SINGAPORE - Non-oil domestic exports (NODX) in March shrank 15.6 per cent from a year ago, data out on Monday (April 18) showed, worse than the 12.3 per cent fall tipped by private sector economists in a Bloomberg poll.
Here's some quick takes from analysts:
1. ANZ economist Weiwen Ng: Near-term recovery unlikely, MAS may ease again in October
The weak export figure raises the chances of Singapore easing monetary policy again at the next review in October:
"Today's dismal (data) proves the recent improvement in Singapore's manufacturing PMI (purchasing managers index) to be a false dawn rather than a nascent green shoot.
"There have been some encouraging signs with regional manufacturing PMIs improving notably in March.

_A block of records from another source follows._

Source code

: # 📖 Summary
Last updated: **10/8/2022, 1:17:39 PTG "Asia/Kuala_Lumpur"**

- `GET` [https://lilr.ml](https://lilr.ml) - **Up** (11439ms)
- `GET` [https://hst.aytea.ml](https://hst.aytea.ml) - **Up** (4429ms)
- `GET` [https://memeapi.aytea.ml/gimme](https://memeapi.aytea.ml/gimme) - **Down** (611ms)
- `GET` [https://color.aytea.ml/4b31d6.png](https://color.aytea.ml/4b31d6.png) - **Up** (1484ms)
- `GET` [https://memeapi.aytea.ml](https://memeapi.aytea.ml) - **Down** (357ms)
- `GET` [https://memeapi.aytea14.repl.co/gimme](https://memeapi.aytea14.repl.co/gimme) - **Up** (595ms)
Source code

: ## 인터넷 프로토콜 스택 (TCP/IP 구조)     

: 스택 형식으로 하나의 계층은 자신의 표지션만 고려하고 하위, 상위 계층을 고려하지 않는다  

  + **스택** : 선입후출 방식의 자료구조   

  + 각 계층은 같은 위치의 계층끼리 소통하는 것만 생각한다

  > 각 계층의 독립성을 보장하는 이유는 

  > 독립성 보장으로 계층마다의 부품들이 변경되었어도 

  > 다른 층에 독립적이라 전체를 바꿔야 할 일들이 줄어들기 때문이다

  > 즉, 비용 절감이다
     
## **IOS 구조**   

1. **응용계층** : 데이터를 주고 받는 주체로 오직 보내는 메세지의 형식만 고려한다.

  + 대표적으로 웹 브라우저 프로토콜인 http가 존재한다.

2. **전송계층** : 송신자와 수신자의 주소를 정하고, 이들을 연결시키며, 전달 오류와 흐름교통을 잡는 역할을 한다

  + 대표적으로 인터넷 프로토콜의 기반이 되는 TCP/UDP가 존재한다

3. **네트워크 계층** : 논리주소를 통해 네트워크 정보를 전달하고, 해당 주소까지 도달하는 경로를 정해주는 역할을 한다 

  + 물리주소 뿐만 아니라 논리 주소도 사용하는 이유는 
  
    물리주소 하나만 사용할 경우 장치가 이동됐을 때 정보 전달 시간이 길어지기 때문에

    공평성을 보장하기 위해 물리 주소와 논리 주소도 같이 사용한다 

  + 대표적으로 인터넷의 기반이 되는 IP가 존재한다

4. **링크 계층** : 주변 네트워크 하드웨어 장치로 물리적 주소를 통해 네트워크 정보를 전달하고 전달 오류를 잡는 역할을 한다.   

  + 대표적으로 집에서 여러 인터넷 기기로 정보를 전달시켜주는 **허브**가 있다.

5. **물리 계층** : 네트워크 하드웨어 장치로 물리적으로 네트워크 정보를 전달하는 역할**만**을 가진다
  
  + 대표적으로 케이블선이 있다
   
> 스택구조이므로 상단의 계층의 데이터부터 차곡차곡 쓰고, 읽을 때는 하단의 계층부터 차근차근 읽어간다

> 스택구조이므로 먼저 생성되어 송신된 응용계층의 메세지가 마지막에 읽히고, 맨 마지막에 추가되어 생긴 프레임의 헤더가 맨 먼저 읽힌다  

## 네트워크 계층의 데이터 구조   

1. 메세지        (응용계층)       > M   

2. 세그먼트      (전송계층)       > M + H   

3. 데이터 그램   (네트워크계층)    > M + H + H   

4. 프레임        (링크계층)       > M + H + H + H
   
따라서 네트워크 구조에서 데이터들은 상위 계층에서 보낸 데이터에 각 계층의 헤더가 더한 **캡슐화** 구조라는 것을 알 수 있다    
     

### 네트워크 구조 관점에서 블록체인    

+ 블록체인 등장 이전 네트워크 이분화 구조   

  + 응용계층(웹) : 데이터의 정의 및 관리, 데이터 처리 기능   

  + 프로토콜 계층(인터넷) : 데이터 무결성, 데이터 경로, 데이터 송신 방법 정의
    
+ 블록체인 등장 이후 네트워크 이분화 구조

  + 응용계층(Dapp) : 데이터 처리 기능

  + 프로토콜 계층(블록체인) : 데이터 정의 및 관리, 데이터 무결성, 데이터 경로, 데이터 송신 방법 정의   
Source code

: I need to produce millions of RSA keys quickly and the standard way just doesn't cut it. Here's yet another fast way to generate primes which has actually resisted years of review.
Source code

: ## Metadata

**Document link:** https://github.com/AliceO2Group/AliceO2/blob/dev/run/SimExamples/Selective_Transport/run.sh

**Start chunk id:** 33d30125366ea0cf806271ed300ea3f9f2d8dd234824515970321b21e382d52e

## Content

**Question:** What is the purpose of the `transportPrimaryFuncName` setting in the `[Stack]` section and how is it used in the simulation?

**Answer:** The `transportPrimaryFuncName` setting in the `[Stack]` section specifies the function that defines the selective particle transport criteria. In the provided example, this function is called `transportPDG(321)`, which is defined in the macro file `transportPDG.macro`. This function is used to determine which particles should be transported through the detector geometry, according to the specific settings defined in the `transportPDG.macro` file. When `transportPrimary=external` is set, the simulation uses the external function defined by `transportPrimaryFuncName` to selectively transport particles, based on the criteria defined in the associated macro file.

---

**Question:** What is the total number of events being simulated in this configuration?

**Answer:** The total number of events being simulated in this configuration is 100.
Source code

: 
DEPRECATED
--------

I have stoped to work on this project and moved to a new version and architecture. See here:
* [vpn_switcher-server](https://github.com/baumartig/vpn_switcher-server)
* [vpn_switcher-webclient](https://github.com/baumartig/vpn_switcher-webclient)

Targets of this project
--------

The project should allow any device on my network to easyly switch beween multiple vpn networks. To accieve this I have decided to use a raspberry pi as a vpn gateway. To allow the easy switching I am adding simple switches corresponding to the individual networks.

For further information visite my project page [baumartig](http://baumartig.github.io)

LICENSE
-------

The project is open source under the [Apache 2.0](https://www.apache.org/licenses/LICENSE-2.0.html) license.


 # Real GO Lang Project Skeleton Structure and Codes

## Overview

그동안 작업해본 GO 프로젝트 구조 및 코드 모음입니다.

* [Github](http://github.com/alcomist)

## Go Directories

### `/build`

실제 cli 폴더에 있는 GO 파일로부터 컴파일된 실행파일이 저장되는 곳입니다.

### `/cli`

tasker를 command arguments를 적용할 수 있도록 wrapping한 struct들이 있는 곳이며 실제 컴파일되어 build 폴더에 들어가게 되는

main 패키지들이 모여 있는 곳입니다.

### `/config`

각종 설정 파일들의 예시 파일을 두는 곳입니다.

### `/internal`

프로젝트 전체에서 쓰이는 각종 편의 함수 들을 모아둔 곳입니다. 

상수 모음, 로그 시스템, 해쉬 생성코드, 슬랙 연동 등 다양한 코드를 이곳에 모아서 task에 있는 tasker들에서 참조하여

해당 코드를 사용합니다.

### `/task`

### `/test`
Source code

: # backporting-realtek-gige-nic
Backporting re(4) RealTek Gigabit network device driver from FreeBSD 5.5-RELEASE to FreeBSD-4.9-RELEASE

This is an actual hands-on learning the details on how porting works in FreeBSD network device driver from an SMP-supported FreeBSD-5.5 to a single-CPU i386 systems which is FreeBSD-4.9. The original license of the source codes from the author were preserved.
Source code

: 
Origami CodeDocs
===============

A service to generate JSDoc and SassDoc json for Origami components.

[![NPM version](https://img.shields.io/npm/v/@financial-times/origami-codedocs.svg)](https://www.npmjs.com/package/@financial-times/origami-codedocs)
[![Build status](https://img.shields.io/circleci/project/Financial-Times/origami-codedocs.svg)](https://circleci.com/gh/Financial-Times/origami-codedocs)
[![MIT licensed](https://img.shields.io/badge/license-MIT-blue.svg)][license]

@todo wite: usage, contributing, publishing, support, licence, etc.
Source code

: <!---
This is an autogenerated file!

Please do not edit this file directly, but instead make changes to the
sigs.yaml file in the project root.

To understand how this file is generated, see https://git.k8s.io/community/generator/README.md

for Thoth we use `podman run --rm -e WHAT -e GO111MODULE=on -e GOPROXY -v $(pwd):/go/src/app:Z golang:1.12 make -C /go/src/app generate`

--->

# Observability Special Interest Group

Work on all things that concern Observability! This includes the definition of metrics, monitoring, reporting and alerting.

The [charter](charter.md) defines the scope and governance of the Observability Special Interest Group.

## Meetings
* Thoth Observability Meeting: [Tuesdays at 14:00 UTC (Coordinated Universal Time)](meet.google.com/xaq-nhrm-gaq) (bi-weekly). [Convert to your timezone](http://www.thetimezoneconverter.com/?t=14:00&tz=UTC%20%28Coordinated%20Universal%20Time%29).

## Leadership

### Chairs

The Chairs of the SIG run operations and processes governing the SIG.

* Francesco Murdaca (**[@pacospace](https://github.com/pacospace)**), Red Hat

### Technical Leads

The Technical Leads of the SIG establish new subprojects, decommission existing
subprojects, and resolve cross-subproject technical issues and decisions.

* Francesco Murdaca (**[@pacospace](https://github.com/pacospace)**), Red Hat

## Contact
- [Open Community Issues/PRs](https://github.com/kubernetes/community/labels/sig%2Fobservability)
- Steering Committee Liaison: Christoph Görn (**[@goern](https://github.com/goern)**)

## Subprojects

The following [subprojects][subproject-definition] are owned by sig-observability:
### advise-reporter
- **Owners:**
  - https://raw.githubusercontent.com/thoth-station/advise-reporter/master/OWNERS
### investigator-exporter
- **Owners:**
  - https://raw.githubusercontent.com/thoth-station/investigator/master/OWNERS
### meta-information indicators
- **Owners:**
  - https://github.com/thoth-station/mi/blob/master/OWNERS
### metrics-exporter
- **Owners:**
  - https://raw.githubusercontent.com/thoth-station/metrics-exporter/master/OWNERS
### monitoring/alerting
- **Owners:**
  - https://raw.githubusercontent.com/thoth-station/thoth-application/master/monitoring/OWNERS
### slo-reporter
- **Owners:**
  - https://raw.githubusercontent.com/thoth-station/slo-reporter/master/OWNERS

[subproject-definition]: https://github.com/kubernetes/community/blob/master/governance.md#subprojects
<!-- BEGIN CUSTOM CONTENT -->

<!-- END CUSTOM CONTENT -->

But for Singapore, a full-fledged recovery is unlikely anytime soon with new orders and new export orders continuing to contract, albeit at a slower pace.
"In sum, we remain cautious on the near-term manufacturing and export outlook. For electronics, with global semiconductor sales easing, the risk is that manufacturers continue to pull back from purchasing of inputs amid a drop in sales."
2. UOB economist Francis Tan: Upturn in second half-year
"Although the NODX contraction in March was the worst print in more than three years, we do not think that an alarm should be raised.
"Part of the reason for the sharp on-year contraction was due to a very strong gain in March 2015, where NODX grew 18.1 per cent year on year.
The strong pickup in the Baltic Dry Index, an indicator of global trade, of 48 per cent since end of March till today may bode well for global trading volume in the months ahead."
"Singapore's NODX will likely remain weak in the first half of the year. However, we are keeping our 2016 NODX growth forecast at 2.1 per cent, as an improvement will mostly take effect in the second half."